» Exercise aim:
Go through the entries below from the first line and transcribe each one exactly, ending with the line that contains "pre_close, 20190222: 0 -> 29.94".
Task material START
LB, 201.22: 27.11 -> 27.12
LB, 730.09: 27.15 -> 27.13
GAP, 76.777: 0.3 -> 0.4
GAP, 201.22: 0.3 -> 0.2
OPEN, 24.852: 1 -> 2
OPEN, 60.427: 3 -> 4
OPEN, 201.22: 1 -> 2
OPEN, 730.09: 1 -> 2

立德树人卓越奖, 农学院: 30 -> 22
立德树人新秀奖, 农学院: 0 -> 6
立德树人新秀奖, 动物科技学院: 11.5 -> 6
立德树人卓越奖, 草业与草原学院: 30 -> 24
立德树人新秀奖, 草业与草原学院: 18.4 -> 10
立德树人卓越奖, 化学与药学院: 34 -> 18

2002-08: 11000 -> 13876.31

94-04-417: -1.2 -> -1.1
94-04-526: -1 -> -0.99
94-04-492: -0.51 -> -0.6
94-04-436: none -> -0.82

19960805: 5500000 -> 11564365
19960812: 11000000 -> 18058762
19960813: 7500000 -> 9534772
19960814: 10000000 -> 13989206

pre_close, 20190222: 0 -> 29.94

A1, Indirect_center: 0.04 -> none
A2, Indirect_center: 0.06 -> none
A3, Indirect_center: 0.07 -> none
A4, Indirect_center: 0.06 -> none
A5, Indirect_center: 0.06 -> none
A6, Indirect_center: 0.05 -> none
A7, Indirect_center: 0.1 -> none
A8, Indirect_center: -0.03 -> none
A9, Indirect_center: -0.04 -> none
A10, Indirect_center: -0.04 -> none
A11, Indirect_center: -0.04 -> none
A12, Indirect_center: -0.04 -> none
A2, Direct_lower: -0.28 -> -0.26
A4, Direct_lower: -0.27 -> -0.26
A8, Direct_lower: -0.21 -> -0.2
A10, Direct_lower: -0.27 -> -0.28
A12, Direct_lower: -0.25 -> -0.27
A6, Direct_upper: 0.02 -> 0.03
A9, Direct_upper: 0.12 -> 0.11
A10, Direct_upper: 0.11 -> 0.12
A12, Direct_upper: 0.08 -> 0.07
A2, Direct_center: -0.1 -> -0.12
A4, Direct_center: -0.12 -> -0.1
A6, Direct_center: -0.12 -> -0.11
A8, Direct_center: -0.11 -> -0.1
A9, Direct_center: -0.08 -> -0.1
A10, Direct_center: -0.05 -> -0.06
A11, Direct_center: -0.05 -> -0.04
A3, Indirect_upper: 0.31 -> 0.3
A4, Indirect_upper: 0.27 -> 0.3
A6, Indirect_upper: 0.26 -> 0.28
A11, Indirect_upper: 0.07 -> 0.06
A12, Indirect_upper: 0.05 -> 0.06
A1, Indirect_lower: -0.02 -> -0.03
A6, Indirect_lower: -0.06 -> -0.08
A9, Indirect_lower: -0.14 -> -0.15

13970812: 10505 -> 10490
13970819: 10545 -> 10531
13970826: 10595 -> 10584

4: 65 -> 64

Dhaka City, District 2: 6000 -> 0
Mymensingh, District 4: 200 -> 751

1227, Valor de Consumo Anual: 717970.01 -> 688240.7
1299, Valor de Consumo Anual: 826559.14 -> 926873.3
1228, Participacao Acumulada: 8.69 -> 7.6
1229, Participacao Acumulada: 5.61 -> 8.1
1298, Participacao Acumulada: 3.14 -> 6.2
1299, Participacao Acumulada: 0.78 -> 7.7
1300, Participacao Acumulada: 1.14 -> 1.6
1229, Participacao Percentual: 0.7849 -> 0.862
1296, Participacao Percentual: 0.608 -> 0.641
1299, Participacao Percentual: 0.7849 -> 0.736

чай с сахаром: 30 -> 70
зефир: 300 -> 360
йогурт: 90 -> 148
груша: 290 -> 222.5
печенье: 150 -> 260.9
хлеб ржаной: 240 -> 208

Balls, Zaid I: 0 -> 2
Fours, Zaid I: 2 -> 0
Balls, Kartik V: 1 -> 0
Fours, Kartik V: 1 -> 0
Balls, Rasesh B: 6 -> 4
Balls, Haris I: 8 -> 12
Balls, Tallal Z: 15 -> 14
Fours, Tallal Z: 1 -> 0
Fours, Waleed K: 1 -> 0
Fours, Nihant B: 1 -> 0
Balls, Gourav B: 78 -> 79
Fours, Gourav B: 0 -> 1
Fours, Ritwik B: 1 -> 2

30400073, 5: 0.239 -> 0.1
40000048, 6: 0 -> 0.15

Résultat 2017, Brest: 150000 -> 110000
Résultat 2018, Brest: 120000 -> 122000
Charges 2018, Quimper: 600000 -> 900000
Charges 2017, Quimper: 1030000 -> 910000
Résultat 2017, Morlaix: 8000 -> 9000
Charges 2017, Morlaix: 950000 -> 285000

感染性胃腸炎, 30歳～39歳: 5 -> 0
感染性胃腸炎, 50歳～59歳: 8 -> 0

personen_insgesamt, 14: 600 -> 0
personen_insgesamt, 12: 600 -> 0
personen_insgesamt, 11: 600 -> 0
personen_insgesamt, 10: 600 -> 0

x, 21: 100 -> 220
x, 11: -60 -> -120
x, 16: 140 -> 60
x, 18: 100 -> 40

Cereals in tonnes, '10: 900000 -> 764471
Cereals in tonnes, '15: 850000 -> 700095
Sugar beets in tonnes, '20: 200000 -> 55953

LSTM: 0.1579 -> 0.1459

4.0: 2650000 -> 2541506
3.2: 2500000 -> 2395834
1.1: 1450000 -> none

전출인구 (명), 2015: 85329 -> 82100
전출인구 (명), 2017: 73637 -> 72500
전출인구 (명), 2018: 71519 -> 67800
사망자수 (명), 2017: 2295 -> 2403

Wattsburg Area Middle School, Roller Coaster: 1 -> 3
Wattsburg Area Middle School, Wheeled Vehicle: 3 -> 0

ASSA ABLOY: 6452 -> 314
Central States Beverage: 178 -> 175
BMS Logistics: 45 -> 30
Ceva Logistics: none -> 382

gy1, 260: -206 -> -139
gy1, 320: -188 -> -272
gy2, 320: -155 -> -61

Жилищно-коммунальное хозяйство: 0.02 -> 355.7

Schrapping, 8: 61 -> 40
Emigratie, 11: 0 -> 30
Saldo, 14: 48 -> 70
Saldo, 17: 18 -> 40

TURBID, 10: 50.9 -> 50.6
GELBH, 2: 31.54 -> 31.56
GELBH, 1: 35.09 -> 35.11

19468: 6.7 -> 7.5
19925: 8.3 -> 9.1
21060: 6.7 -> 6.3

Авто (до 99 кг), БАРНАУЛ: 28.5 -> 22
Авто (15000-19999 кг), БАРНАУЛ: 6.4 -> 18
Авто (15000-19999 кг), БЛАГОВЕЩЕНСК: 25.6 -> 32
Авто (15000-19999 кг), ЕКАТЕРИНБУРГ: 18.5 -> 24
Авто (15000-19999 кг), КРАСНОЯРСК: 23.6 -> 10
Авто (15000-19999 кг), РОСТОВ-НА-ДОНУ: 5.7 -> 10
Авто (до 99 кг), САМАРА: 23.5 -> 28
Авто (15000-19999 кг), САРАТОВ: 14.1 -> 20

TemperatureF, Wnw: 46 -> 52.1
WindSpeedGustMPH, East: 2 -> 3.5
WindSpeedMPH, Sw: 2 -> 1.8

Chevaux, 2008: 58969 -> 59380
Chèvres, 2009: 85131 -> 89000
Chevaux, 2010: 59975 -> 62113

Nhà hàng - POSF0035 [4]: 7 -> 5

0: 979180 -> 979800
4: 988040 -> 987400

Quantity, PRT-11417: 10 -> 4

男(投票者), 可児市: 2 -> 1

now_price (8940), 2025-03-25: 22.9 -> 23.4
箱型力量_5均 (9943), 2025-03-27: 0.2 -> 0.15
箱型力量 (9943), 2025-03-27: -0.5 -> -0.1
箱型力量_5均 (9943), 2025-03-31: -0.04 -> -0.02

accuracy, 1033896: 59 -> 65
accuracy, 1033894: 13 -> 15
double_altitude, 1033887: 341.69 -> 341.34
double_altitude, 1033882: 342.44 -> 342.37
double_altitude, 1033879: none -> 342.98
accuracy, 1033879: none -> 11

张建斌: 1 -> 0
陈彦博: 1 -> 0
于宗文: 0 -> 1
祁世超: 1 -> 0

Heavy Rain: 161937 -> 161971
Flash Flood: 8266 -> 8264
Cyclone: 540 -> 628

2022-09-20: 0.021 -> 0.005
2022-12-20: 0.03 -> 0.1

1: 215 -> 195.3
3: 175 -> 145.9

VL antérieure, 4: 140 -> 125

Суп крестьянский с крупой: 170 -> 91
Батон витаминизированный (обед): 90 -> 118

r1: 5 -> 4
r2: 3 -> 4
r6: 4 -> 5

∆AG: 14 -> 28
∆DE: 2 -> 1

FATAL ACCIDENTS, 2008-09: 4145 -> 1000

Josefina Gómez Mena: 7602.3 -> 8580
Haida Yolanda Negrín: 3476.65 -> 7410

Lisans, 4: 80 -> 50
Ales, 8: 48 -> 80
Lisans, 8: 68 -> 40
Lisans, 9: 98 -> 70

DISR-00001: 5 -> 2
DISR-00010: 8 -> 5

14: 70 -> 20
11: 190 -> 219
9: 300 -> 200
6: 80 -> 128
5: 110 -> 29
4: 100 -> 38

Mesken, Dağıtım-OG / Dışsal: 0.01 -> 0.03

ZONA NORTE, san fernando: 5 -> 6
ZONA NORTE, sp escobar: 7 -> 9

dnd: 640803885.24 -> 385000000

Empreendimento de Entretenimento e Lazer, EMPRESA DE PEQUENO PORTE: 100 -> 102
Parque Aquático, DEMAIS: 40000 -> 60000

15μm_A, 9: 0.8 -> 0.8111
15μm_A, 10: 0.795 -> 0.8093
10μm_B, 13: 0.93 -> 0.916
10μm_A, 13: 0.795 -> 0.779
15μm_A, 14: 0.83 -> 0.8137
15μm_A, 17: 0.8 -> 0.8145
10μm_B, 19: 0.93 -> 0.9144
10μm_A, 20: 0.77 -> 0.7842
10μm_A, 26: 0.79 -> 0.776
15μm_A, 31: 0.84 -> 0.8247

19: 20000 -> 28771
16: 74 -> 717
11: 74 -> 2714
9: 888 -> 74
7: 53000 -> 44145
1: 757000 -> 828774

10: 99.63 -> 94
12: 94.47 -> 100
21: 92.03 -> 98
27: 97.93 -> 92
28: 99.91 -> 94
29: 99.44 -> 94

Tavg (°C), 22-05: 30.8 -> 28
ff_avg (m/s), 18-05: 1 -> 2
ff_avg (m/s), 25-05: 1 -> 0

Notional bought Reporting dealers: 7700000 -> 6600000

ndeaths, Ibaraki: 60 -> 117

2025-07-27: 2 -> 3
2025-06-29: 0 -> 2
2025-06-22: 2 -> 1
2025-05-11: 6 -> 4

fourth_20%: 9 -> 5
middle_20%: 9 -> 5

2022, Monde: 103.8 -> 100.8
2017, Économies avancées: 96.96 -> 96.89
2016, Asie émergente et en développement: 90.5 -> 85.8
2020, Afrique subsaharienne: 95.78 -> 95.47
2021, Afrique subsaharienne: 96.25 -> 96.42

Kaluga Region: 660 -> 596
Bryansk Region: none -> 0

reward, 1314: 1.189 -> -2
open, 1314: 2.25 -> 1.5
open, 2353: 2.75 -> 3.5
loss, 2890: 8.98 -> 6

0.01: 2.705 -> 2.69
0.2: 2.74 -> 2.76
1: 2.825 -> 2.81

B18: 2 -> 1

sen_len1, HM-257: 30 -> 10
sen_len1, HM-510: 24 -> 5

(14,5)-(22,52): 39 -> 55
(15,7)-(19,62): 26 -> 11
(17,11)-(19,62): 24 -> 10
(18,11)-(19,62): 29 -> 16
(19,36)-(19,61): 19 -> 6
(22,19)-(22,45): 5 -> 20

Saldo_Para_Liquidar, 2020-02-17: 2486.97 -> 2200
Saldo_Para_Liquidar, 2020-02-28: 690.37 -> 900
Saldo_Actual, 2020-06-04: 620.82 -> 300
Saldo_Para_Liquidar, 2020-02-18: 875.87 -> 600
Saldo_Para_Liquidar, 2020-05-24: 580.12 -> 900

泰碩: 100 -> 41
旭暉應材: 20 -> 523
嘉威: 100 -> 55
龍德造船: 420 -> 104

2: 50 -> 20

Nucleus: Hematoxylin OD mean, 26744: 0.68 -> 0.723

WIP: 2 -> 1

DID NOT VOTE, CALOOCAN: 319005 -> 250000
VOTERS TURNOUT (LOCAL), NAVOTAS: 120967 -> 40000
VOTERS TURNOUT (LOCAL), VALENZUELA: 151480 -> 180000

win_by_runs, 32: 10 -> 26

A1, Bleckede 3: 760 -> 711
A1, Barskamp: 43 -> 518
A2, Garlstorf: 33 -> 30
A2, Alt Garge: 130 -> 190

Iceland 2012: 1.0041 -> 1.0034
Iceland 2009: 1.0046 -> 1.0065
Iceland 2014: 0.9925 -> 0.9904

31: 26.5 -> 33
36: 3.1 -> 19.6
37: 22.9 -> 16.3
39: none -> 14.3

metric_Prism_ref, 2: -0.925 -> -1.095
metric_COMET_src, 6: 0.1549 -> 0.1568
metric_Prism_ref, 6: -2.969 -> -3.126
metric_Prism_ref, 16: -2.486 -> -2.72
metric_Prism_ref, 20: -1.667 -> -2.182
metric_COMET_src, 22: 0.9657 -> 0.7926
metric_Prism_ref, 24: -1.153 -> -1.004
Task material END
» Reply to the exercise:
LB, 201.22: 27.11 -> 27.12
LB, 730.09: 27.15 -> 27.13
GAP, 76.777: 0.3 -> 0.4
GAP, 201.22: 0.3 -> 0.2
OPEN, 24.852: 1 -> 2
OPEN, 60.427: 3 -> 4
OPEN, 201.22: 1 -> 2
OPEN, 730.09: 1 -> 2

立德树人卓越奖, 农学院: 30 -> 22
立德树人新秀奖, 农学院: 0 -> 6
立德树人新秀奖, 动物科技学院: 11.5 -> 6
立德树人卓越奖, 草业与草原学院: 30 -> 24
立德树人新秀奖, 草业与草原学院: 18.4 -> 10
立德树人卓越奖, 化学与药学院: 34 -> 18

2002-08: 11000 -> 13876.31

94-04-417: -1.2 -> -1.1
94-04-526: -1 -> -0.99
94-04-492: -0.51 -> -0.6
94-04-436: none -> -0.82

19960805: 5500000 -> 11564365
19960812: 11000000 -> 18058762
19960813: 7500000 -> 9534772
19960814: 10000000 -> 13989206

pre_close, 20190222: 0 -> 29.94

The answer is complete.